Revise the entries from the first line through the line containing "concurso TCE-AM.", changing "encrypted vault" to "secure vault" and leaving everything else the same.

■ **Provided records**:
※ ※ ※
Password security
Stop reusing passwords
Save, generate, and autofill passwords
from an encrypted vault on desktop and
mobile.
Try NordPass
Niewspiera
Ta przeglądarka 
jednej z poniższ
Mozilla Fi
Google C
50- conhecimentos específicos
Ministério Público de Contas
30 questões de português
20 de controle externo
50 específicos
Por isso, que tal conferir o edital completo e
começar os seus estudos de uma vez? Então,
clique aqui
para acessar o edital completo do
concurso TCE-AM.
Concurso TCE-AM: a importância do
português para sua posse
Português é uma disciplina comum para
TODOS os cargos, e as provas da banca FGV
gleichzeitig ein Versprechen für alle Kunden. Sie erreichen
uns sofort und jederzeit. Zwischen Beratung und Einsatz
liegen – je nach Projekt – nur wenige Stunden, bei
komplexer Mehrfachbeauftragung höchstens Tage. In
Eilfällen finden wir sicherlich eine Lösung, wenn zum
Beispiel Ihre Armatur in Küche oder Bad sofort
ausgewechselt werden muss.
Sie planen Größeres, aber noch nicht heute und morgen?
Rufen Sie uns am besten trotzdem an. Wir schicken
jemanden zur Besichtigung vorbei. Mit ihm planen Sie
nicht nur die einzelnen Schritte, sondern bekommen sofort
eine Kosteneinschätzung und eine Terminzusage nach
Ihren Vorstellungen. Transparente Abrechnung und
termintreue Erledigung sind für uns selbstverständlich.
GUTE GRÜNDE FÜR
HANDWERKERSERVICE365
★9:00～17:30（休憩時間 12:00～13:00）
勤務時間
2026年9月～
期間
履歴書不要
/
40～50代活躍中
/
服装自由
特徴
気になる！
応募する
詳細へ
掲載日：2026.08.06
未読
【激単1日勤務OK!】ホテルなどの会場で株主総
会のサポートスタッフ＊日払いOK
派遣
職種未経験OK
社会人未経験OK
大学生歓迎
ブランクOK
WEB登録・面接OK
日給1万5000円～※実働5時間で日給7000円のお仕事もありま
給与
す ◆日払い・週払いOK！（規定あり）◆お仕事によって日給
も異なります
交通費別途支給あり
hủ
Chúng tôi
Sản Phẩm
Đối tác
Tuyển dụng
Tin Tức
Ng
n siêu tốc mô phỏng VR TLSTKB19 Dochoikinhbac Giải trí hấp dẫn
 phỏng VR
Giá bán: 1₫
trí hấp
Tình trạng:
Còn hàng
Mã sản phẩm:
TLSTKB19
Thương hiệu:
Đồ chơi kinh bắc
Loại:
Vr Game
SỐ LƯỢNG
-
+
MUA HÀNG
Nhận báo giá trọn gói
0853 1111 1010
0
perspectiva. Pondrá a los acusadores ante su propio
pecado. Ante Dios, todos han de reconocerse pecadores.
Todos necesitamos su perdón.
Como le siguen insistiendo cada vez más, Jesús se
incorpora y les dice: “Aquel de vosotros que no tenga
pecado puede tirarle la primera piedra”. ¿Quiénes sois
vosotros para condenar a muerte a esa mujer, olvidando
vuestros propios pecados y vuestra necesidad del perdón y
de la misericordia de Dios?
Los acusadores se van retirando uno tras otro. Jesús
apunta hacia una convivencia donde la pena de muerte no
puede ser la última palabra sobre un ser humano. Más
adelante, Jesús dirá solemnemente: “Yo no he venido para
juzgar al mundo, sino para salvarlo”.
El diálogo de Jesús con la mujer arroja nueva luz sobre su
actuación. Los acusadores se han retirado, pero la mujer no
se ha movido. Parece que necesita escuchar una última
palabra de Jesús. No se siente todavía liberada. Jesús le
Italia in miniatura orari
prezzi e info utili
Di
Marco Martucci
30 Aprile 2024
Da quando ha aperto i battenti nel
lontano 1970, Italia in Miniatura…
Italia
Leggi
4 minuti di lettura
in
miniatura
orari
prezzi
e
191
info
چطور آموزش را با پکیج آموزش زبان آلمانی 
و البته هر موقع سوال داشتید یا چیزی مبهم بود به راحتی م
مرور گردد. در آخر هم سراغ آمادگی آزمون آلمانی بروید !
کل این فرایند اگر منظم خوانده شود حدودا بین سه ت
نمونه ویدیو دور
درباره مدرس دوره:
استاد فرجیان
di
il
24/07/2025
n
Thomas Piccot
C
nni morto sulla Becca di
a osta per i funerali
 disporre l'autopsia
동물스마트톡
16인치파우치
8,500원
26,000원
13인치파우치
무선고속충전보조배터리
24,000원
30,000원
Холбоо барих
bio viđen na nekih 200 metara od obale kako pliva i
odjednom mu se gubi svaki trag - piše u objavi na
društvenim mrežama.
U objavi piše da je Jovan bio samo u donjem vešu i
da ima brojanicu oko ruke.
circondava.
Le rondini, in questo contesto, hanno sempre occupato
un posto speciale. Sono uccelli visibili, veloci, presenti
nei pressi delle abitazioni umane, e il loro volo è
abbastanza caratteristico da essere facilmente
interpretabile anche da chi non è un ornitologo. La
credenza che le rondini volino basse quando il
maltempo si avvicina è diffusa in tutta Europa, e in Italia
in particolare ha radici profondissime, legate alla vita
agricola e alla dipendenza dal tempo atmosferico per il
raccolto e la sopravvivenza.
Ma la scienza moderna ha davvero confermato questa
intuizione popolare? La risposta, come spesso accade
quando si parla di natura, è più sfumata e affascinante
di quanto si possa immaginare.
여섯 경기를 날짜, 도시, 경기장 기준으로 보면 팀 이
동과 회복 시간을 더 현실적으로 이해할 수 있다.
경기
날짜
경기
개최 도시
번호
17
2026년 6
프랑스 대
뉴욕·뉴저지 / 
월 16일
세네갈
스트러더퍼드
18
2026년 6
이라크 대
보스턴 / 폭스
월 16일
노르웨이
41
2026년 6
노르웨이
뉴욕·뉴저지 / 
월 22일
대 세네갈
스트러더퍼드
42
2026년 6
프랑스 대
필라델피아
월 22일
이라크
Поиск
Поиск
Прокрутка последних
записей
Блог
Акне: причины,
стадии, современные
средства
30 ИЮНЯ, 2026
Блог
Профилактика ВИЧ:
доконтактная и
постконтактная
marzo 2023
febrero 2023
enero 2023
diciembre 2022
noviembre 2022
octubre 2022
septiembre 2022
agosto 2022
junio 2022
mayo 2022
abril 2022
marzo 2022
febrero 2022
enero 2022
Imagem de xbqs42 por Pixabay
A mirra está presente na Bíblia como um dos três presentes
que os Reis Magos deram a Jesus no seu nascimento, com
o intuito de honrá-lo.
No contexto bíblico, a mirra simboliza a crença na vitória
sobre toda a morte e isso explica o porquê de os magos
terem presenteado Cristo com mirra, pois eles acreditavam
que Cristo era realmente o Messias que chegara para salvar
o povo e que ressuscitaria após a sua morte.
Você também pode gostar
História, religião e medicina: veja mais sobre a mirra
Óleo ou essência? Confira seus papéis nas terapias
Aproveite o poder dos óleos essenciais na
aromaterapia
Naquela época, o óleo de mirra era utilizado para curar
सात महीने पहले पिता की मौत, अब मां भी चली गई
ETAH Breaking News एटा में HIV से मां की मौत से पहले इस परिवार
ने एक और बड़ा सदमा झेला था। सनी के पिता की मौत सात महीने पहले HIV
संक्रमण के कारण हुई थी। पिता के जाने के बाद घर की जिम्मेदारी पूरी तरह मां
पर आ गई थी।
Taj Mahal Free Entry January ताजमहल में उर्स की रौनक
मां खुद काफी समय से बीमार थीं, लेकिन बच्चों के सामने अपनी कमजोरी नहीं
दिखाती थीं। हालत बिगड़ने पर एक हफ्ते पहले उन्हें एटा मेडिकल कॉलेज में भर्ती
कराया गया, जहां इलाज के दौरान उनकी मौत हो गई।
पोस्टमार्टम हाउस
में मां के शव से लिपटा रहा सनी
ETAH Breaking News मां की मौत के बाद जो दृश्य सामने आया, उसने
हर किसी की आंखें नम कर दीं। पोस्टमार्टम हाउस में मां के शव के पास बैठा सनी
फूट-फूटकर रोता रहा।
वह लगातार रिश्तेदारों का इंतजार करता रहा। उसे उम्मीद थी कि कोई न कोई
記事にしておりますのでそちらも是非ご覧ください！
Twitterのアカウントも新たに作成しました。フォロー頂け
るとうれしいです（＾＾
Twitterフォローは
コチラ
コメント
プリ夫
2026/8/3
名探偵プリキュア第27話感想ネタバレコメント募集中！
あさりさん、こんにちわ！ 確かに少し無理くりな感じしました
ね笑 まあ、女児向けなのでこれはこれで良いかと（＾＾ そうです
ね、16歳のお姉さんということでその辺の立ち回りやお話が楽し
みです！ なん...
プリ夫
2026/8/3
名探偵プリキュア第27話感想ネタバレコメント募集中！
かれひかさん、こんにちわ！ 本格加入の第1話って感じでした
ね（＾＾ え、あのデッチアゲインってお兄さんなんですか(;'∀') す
※ ※ ※
■ **Answer to this problem**:
Password security
Stop reusing passwords
Save, generate, and autofill passwords
from an secure vault on desktop and
mobile.
Try NordPass
Niewspiera
Ta przeglądarka 
jednej z poniższ
Mozilla Fi
Google C
50- conhecimentos específicos
Ministério Público de Contas
30 questões de português
20 de controle externo
50 específicos
Por isso, que tal conferir o edital completo e
começar os seus estudos de uma vez? Então,
clique aqui
para acessar o edital completo do
concurso TCE-AM.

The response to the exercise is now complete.